Now, him standing on the front porch of the house she shared with Grant? That was all kinds of complicated.

“If you think coming to me was a bother, maybe you never knew me at all,” he said, the muscle in his jaw clenching. He stepped away, his gaze fierce.

His words set off a pang in her chest. She did know him. His protectiveness, his possessiveness, his goodness—despite his club not being totally aboveboard. Although, from what she understood, their less-than-legal activities funded the Ravens’ quiet mission to defend those who couldn’t defend themselves . . .

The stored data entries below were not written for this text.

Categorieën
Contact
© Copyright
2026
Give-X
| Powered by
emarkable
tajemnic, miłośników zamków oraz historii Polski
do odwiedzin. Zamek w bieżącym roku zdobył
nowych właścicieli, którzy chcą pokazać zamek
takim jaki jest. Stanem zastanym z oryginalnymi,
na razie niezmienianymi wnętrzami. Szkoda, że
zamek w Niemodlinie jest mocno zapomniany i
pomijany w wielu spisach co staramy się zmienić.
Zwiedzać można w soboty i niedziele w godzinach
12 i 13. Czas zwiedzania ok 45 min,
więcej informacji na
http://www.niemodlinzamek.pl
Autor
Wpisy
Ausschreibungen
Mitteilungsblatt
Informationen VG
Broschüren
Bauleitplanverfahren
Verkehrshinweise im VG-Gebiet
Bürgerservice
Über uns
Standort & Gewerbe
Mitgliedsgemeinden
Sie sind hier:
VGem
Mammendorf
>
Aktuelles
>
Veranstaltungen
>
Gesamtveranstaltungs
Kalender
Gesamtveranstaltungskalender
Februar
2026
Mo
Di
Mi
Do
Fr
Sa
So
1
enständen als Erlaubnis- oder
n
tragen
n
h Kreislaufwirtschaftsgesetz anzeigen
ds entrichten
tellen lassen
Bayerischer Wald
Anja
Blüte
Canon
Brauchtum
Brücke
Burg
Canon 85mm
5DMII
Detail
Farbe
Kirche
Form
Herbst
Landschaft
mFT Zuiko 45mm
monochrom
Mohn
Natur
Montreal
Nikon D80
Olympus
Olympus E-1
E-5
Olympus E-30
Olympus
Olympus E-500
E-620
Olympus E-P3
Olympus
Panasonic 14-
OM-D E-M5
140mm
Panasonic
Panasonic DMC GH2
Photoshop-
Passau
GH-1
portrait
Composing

Wait. Was that why she’d gone out there?

The question was like a sucker punch to the gut. Alexa wasn’t someone who couldn’t defend herself. She wasn’t in an abusive relationship like the women the Ravens helped. It had only been that one time and Grant had apologized over and over again. And she’d been the one who tripped, after all.

“Maybe I . . . maybe I didn’t,” she said, her voice not much more than a whisper as the thoughts settled uncomfortably deep inside her.

“Fine. Have it your way,” he said, his voice like gravel. Just when she thought he would leave, he stepped up to her front door and pulled something from his back pocket.